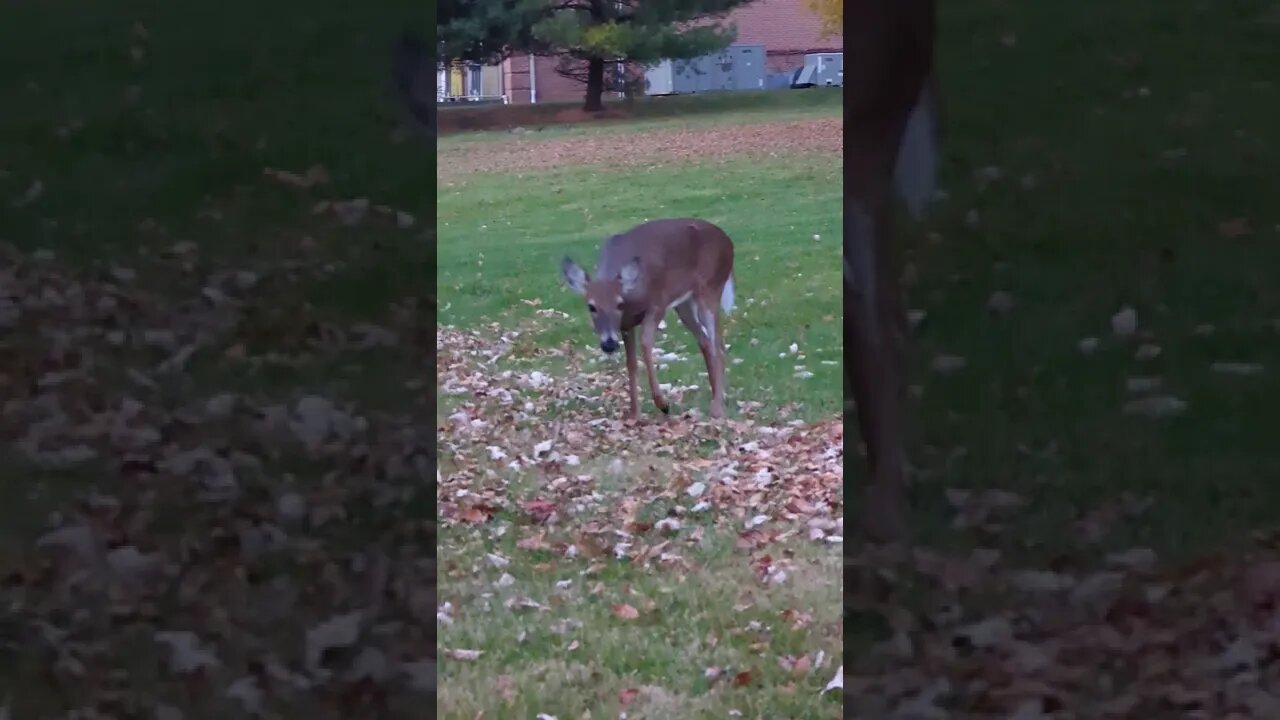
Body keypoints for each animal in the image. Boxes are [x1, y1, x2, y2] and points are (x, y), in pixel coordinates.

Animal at [563, 219, 737, 420]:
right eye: (591, 306)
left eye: (619, 304)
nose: (609, 344)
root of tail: (728, 241)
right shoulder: (626, 324)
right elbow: (630, 363)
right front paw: (634, 414)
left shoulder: (658, 303)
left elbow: (646, 344)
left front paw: (663, 404)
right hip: (684, 304)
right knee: (706, 342)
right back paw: (716, 396)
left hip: (710, 288)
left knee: (719, 347)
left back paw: (717, 408)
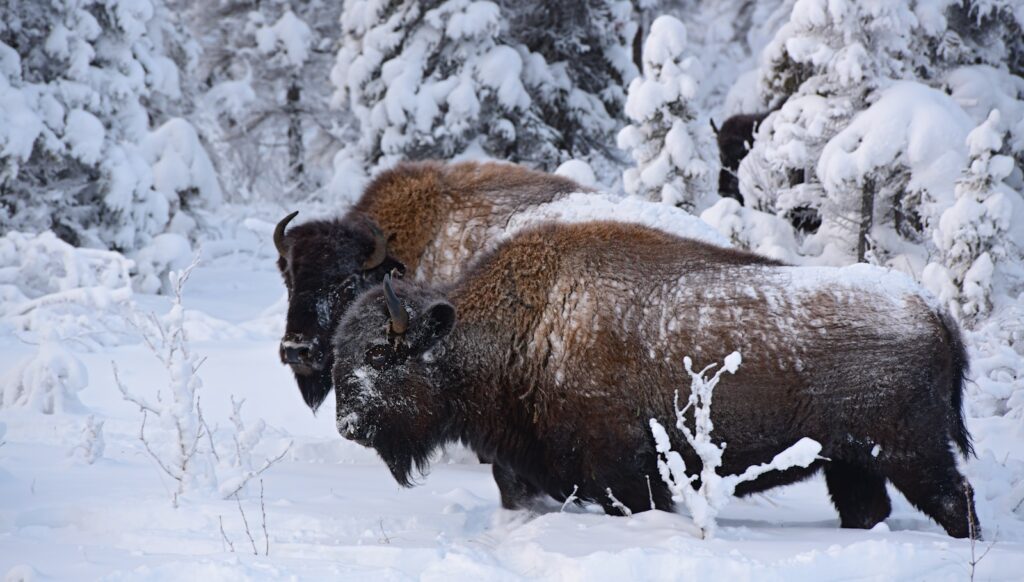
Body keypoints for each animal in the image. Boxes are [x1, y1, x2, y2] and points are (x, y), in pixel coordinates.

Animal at [330, 221, 979, 539]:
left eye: (382, 353)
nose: (348, 424)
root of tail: (933, 312)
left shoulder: (627, 474)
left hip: (911, 453)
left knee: (956, 500)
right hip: (851, 463)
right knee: (869, 509)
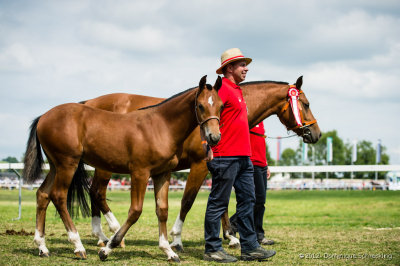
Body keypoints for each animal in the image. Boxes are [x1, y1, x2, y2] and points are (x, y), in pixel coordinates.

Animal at [21, 75, 223, 262]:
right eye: (200, 106)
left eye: (221, 106)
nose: (214, 137)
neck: (160, 126)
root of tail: (43, 117)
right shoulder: (140, 173)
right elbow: (135, 211)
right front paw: (108, 249)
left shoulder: (162, 174)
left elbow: (162, 210)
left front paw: (168, 251)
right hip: (67, 164)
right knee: (59, 196)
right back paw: (78, 245)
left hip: (55, 166)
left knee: (43, 195)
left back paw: (42, 246)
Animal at [84, 76, 322, 250]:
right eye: (306, 104)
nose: (316, 133)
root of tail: (88, 103)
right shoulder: (200, 165)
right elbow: (188, 201)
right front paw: (176, 238)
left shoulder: (221, 167)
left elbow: (222, 202)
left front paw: (231, 237)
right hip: (106, 166)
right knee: (97, 192)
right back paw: (114, 232)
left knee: (93, 192)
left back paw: (102, 235)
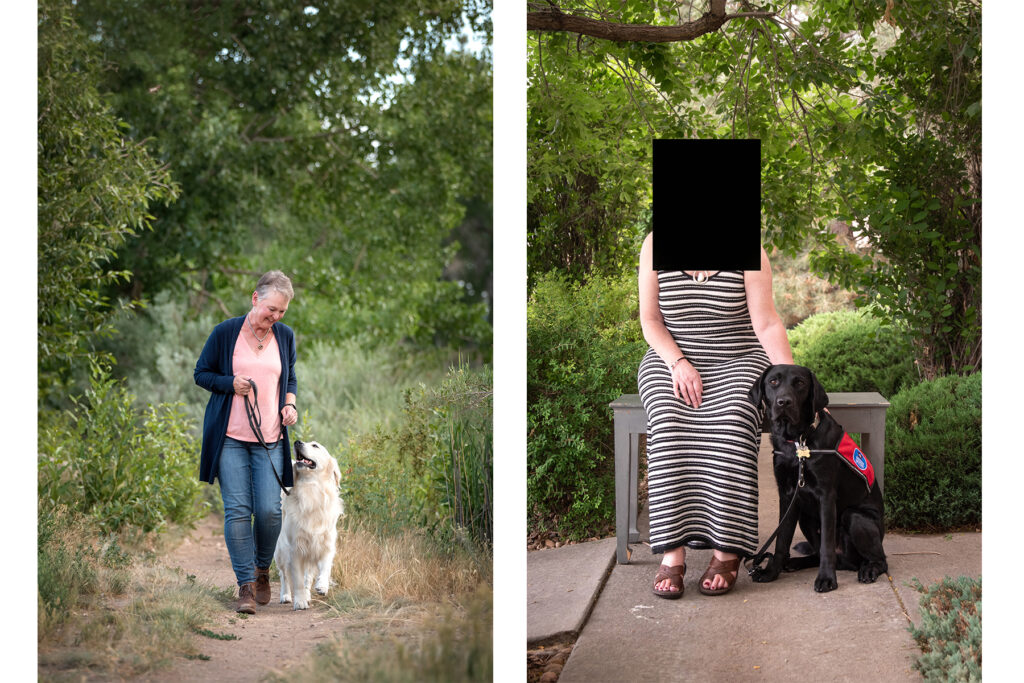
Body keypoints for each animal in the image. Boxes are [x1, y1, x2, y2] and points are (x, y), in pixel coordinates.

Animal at [276, 440, 344, 610]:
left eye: (315, 446)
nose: (297, 442)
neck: (311, 490)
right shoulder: (295, 549)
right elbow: (298, 580)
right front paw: (299, 601)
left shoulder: (326, 544)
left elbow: (325, 567)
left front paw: (322, 586)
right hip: (280, 551)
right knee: (283, 575)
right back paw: (286, 595)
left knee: (307, 577)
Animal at [745, 362, 888, 593]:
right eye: (773, 381)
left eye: (800, 383)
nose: (784, 402)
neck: (798, 441)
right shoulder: (787, 496)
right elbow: (782, 539)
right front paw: (771, 571)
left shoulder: (826, 496)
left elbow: (827, 544)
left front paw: (827, 579)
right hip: (805, 516)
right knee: (818, 553)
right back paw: (795, 562)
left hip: (855, 518)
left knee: (880, 559)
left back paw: (868, 569)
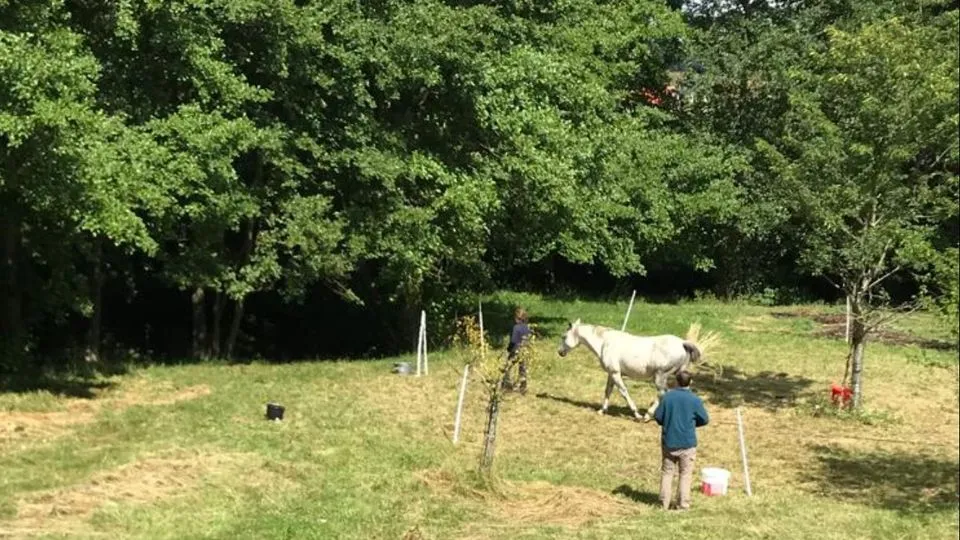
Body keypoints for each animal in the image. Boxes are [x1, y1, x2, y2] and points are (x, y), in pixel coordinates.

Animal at [564, 320, 704, 422]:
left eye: (563, 336)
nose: (560, 352)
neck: (605, 343)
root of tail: (682, 343)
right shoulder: (611, 374)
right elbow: (608, 391)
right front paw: (602, 411)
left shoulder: (615, 373)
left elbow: (624, 392)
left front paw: (636, 415)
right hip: (677, 375)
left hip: (660, 376)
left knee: (663, 393)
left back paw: (647, 416)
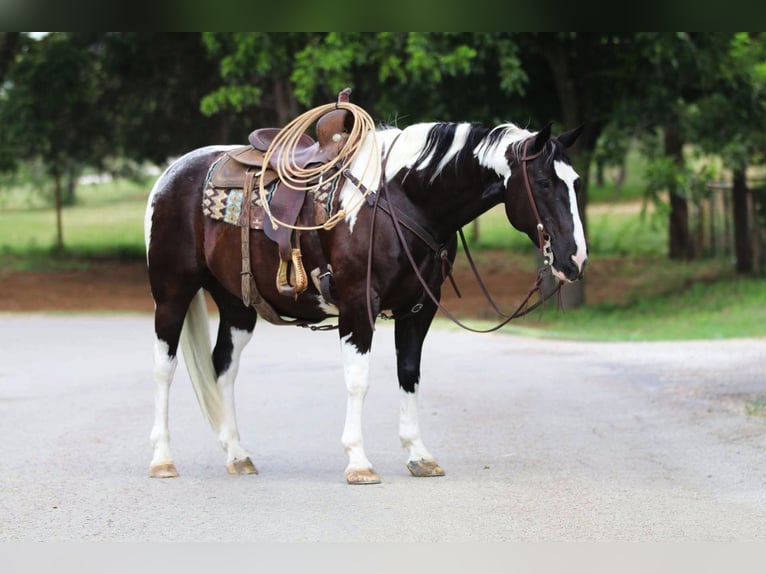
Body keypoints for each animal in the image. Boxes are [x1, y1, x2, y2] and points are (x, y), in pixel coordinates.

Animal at [144, 112, 588, 486]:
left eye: (575, 182)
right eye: (544, 183)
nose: (575, 258)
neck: (403, 199)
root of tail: (171, 173)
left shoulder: (420, 308)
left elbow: (409, 373)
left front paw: (419, 455)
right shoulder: (359, 305)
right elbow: (358, 381)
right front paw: (358, 462)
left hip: (238, 304)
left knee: (224, 367)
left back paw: (237, 455)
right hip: (172, 293)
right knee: (164, 369)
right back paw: (162, 459)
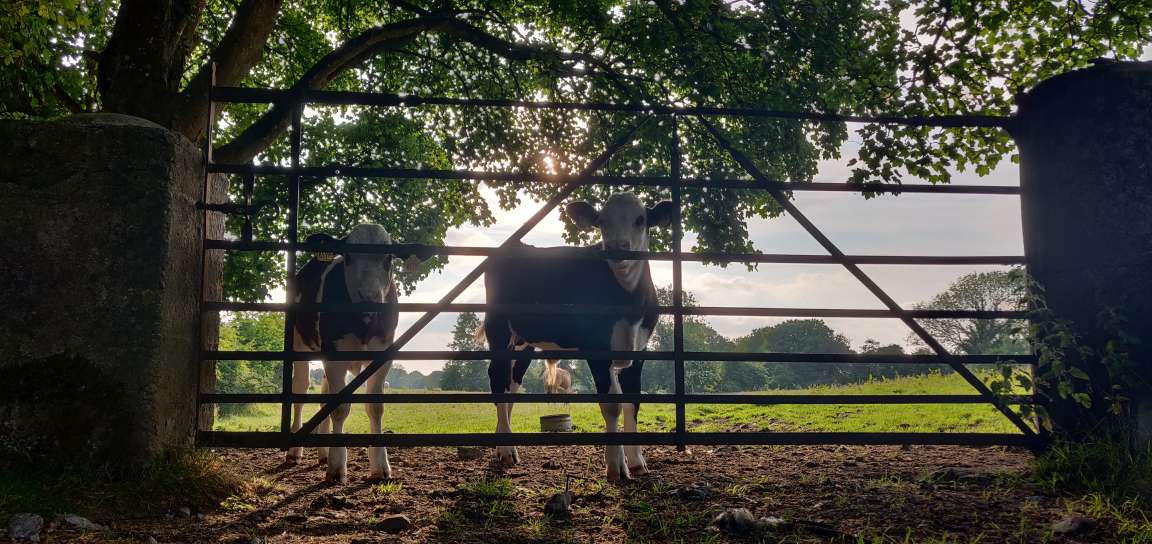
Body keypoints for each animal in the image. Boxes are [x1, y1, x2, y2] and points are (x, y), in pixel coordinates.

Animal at [285, 224, 403, 483]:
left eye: (389, 258)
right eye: (348, 256)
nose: (369, 297)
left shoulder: (383, 354)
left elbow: (375, 408)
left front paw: (380, 465)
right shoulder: (334, 353)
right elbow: (339, 408)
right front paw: (337, 465)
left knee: (323, 396)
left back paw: (323, 454)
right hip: (299, 348)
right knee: (300, 391)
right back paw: (294, 451)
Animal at [483, 192, 674, 482]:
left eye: (641, 219)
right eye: (601, 221)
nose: (617, 246)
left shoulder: (639, 350)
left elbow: (633, 402)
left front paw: (637, 462)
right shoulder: (597, 350)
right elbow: (612, 406)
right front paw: (615, 467)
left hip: (524, 342)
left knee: (511, 384)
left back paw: (500, 444)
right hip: (498, 329)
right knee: (497, 379)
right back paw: (506, 451)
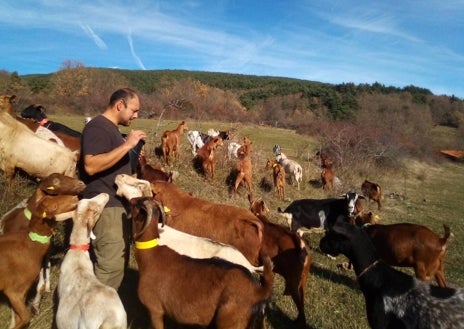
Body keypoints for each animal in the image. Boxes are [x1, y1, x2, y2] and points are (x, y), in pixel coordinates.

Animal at [0, 193, 77, 326]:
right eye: (54, 206)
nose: (75, 198)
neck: (30, 244)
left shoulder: (22, 292)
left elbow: (18, 317)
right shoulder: (13, 291)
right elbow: (24, 318)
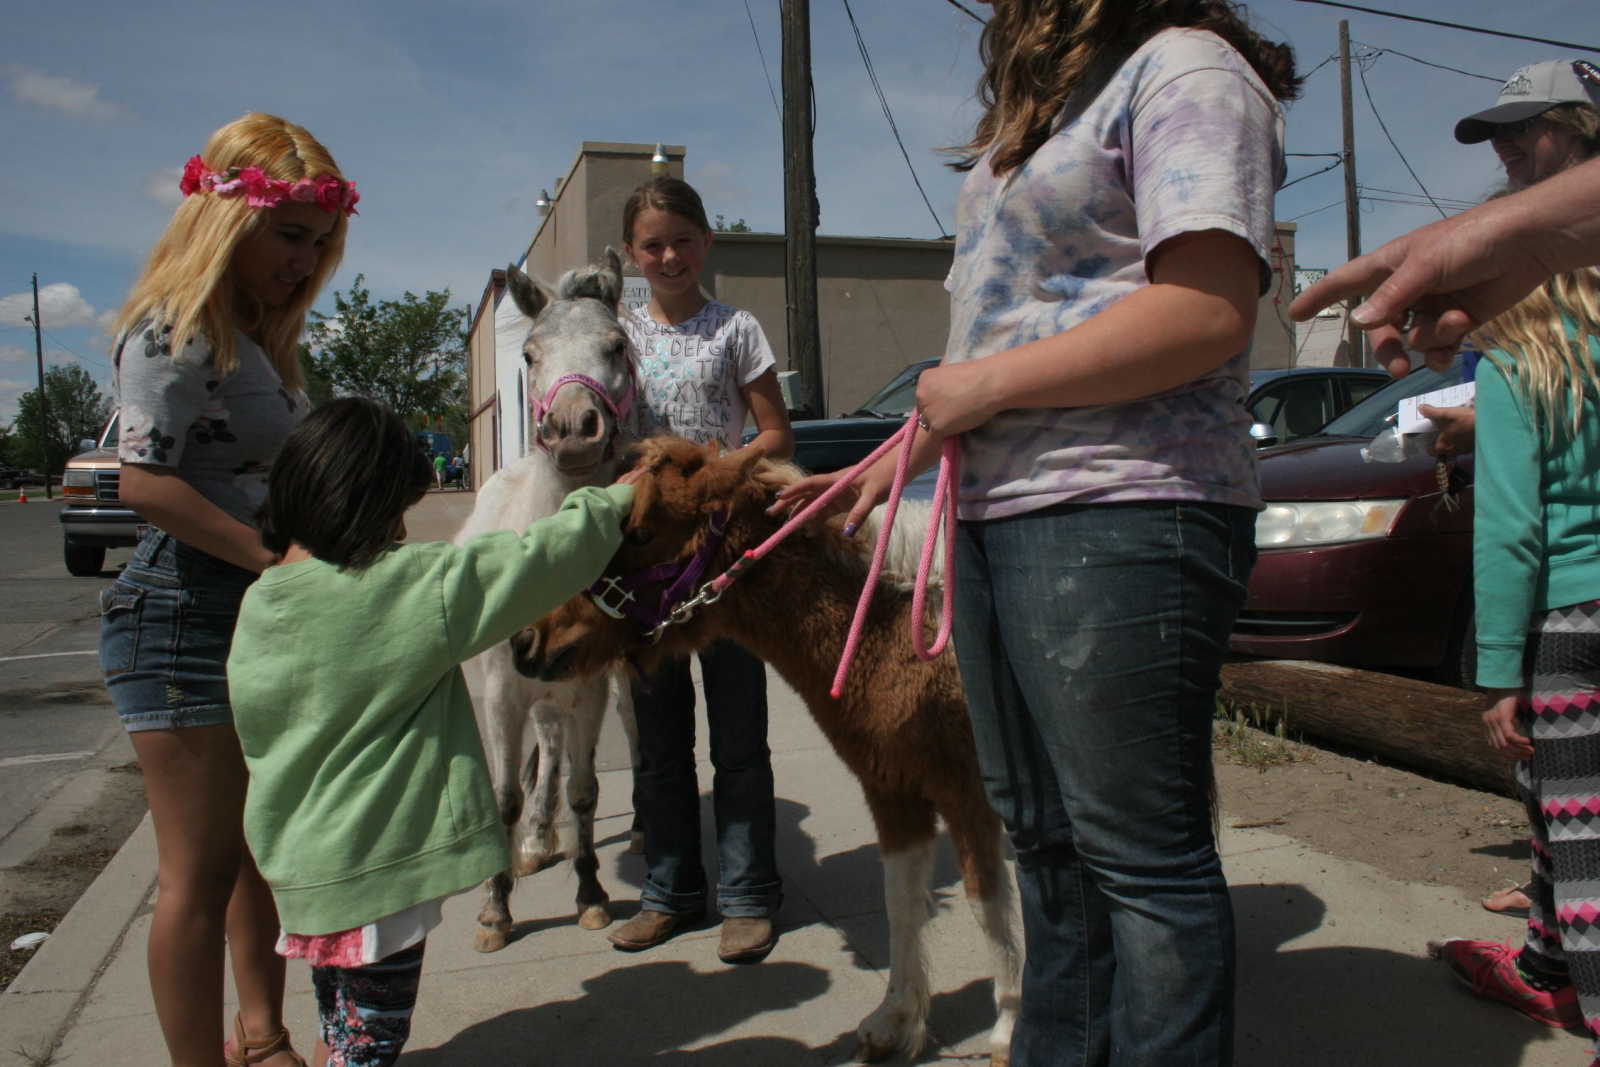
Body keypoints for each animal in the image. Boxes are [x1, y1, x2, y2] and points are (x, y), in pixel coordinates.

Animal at [455, 248, 641, 951]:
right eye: (531, 354)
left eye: (618, 346)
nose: (572, 430)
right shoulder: (502, 697)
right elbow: (505, 796)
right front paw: (496, 909)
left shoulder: (587, 691)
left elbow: (585, 792)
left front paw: (592, 895)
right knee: (546, 750)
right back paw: (533, 843)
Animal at [514, 436, 1023, 1065]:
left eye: (639, 532)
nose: (527, 641)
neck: (908, 633)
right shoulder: (893, 791)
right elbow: (902, 899)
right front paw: (895, 1020)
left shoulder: (971, 794)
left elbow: (988, 900)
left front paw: (1009, 1032)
━━━━━━━━━━━━━━━━━━━━━━━━━━━━━━
▶ [EXERCISE DESCRIPTION]
Copy out exactly the lines above beginning with the line that contains "left elbow: (375, 408)" and finishing with the line that contains "nose: (75, 198)", including both; leave the pictures out.

▶ [RESULT]
left elbow: (375, 408)
left front paw: (380, 465)
right shoulder: (334, 353)
right elbow: (339, 408)
right front paw: (337, 465)
left knee: (323, 396)
left back paw: (323, 454)
right hip: (299, 348)
right knee: (300, 391)
right back paw: (294, 451)
Animal at [483, 192, 674, 482]:
left eye: (641, 219)
right eye: (601, 221)
nose: (617, 246)
left shoulder: (639, 350)
left elbow: (633, 402)
left front paw: (637, 462)
right shoulder: (597, 350)
right elbow: (612, 406)
right front paw: (615, 467)
left hip: (524, 342)
left knee: (511, 384)
left back paw: (500, 444)
right hip: (498, 329)
right knee: (497, 379)
right back paw: (506, 451)
Body keypoints for each animal in the image. Boxes are [x1, y1, x2, y2] and points are (x, y), in pixel coordinates.

Animal at [0, 193, 77, 326]:
right eye: (54, 206)
nose: (75, 198)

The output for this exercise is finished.